Scouting courts of honor are crucial elements of a good troop program. Understanding the intention behind them and shaping the presentation to reflect these intentions is crucial to their success. Here are some ideas on the subject;
A Court of Honor recognizes advancements that Scouts have earned since the last court. Courts of Honor, in my opinion, need to remain this way. I don’t
personally accept the notion of “EAGLE Courts of Honor,” because while this rank is significant, so are Life, Star, and, Yes, Tenderfoot.
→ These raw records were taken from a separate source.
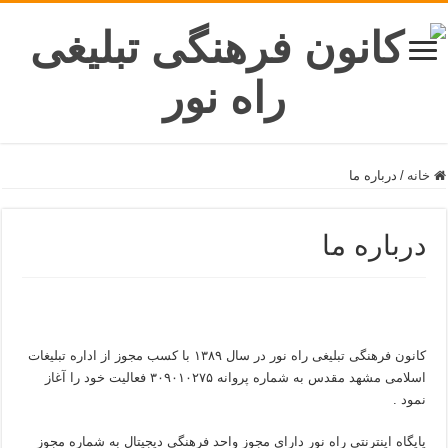
خانه
/
درباره ما
درباره ما
کانون فرهنگی تبلیغی راه نور در سال ۱۳۸۹ با کسب مجوز از اداره تبلیغات
اسلامی مشهد مقدس به شماره پروانه ۳۰۹۰۱۰۲۷۵ فعالیت خود را آغاز
نمود .
پایگاه اینترنتی راه نور دارای مجوز واحد فرهنگی دیجیتال به شماره مجوز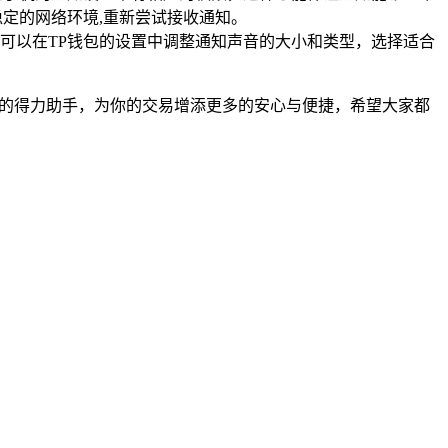
定的网络环境,重新尝试接收通知。
可以在TP钱包的设置中调整通知声音的大小和类型，选择适合
易的得力助手，为你的交易增添更多的安心与便捷，希望大家都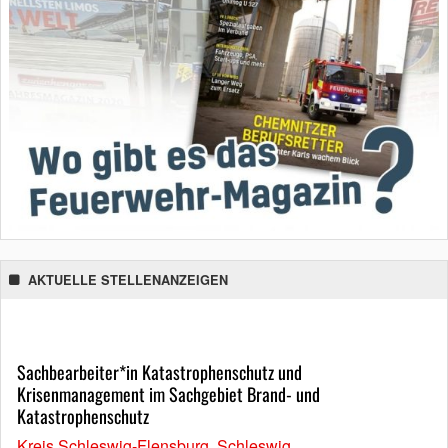
AKTUELLE STELLENANZEIGEN
Sachbearbeiter*in Katastrophenschutz und
Krisenmanagement im Sachgebiet Brand- und
Katastrophenschutz
Kreis Schleswig-Flensburg, Schleswig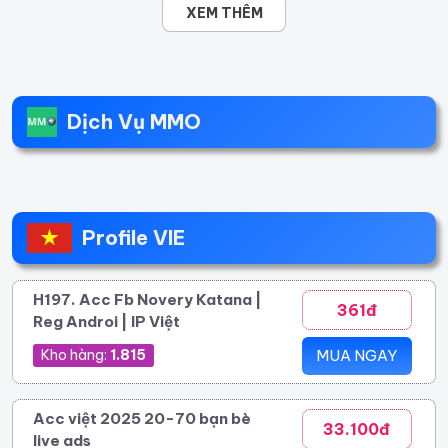
XEM THÊM
Dịch Vụ MMO
Profile VIE
H197. Acc Fb Novery Katana |
361đ
Reg Androi | IP Việt
Kho hàng:
1.815
MUA NGAY
Acc việt 2025 20-70 bạn bè
33.100đ
live ads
Each one marks progress; each one deserves to be acknowledged.
Besides, from a purely practical point-of-view, many fewer Scouts and parents attend “Eagle Courts” than do troop-wide Courts of Honor, and
without these Scouts and parents, how can this rank be used to help promote the idea of advancement overall? The plain fact is: It can’t.
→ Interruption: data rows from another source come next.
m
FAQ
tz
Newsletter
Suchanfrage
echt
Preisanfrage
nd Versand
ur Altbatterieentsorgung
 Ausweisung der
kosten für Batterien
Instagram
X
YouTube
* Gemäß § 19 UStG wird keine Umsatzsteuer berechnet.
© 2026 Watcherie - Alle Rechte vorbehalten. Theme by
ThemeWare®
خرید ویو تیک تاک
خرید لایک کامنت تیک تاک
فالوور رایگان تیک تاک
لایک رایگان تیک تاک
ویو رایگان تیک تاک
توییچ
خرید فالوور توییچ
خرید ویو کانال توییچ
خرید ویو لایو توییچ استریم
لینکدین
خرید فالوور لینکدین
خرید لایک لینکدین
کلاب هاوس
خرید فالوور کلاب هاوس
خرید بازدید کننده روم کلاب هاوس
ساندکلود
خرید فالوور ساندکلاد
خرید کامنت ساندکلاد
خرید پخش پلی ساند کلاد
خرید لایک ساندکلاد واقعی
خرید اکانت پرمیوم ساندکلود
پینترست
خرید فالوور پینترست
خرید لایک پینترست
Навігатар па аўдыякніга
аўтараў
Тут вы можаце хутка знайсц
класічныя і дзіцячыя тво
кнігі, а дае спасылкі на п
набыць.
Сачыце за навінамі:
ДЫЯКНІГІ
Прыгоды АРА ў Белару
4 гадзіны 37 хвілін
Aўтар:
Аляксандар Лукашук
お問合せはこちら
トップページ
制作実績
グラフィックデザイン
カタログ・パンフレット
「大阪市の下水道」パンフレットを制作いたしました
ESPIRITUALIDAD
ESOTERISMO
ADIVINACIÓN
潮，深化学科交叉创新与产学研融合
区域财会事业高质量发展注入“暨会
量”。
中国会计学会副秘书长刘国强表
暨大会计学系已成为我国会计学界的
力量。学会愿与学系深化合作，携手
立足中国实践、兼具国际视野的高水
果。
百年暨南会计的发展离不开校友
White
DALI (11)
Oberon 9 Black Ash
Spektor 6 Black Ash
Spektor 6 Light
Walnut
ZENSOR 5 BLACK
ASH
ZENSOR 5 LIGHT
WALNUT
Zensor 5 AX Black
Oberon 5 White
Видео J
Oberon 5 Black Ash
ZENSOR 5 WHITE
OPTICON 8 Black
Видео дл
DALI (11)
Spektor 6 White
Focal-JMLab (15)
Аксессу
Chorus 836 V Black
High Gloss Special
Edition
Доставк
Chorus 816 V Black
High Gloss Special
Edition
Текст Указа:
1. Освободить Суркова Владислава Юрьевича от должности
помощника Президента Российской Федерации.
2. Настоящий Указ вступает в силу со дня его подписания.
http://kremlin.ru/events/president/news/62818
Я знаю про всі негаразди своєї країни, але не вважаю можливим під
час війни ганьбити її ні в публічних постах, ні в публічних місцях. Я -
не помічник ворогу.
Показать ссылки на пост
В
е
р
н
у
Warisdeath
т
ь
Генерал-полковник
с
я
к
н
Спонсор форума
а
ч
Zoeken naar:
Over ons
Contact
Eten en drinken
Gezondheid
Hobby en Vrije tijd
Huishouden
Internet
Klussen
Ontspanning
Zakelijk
From the post Courts of Honor;
Courts of honor are for scouts and must speak to them, not just their leaders or parents. The tone is one of honoring achievement formally. If scouts are laughing up their sleeves at the florid theatrics of an overblown ceremony it may be time to rethink your program. Likewise if the court of honor is just a slog through calling
names and handing out badges it is missing something.
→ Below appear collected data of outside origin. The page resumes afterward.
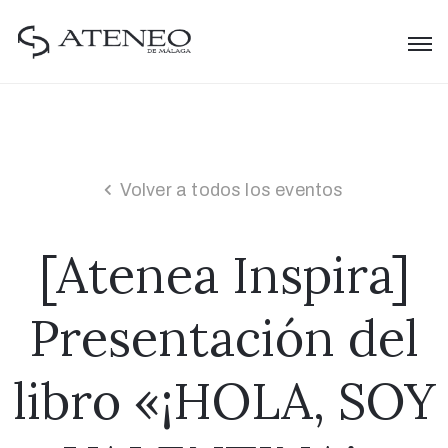
Volver a todos los eventos
[Atenea Inspira]
Presentación del
libro «¡HOLA, SOY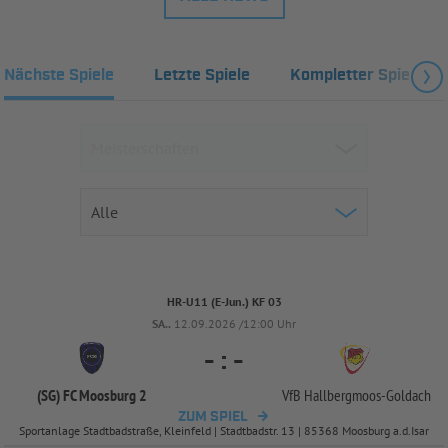
Nächste Spiele
Letzte Spiele
Kompletter Spielplan
HR-U11 (E-Jun.) KF 03
SA..
12.09.2026 /12:00 Uhr
-
:
-
(SG) FC Moosburg 2
VfB Hallbergmoos-
Goldach
ZUM SPIEL
Sportanlage Stadtbadstraße, Kleinfeld | Stadtbadstr. 13 | 85368 Moosburg a.d.Isar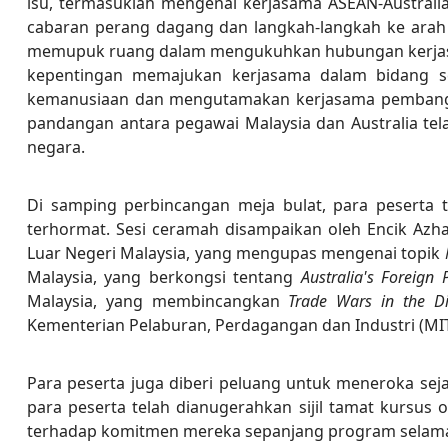
isu, termasuklah mengenai kerjasama ASEAN-Australi
cabaran perang dagang dan langkah-langkah ke arah i
memupuk ruang dalam mengukuhkan hubungan kerjasama
kepentingan memajukan kerjasama dalam bidang sepe
kemanusiaan dan mengutamakan kerjasama pembangun
pandangan antara pegawai Malaysia dan Australia te
negara.
Di samping perbincangan meja bulat, para peserta
terhormat. Sesi ceramah disampaikan oleh Encik Az
Luar Negeri Malaysia, yang mengupas mengenai topik
Malaysia, yang berkongsi tentang
Australia's Foreign 
Malaysia, yang membincangkan
Trade Wars in the Di
Kementerian Pelaburan, Perdagangan dan Industri (M
Para peserta juga diberi peluang untuk meneroka sej
para peserta telah dianugerahkan sijil tamat kursus
terhadap komitmen mereka sepanjang program selama t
As in most things the answer lies in the Scouts themselves. Given some parameters and presented with the task of writing a court of honor
what will they come up with?
My experience has been that Scout-aged boys appreciate tradition, brevity and meaning. Ceremonies outside of Scouting whether religious or secular usually follow an established ritual framework that allows some personalization. When we go to commencement exercises or weddings we expect some common elements to be part of the proceedings that reflect a shared concept of what the ceremony celebrates.
From the post Eagle Courts of Honor
“When I was a boy and got my Eagle (that would have been in the nineteen thirties) I went to a troop meeting, my Scoutmaster handed be the badge and shook my hand.. ” At this point Ken raised both hands as if in benediction and concluded with; “… that was it.”
From the post Ceremony;
Don’t underestimate the important role of ceremony in scouting. Whether it is the presentation of awards, the raising or lowering of the flag, opening or closing a meeting ceremony is, indeed, “a book in which a great deal is written”.
Ceremony says; stop, listen, participate: this is an important moment, something is being communicated, a story is being told.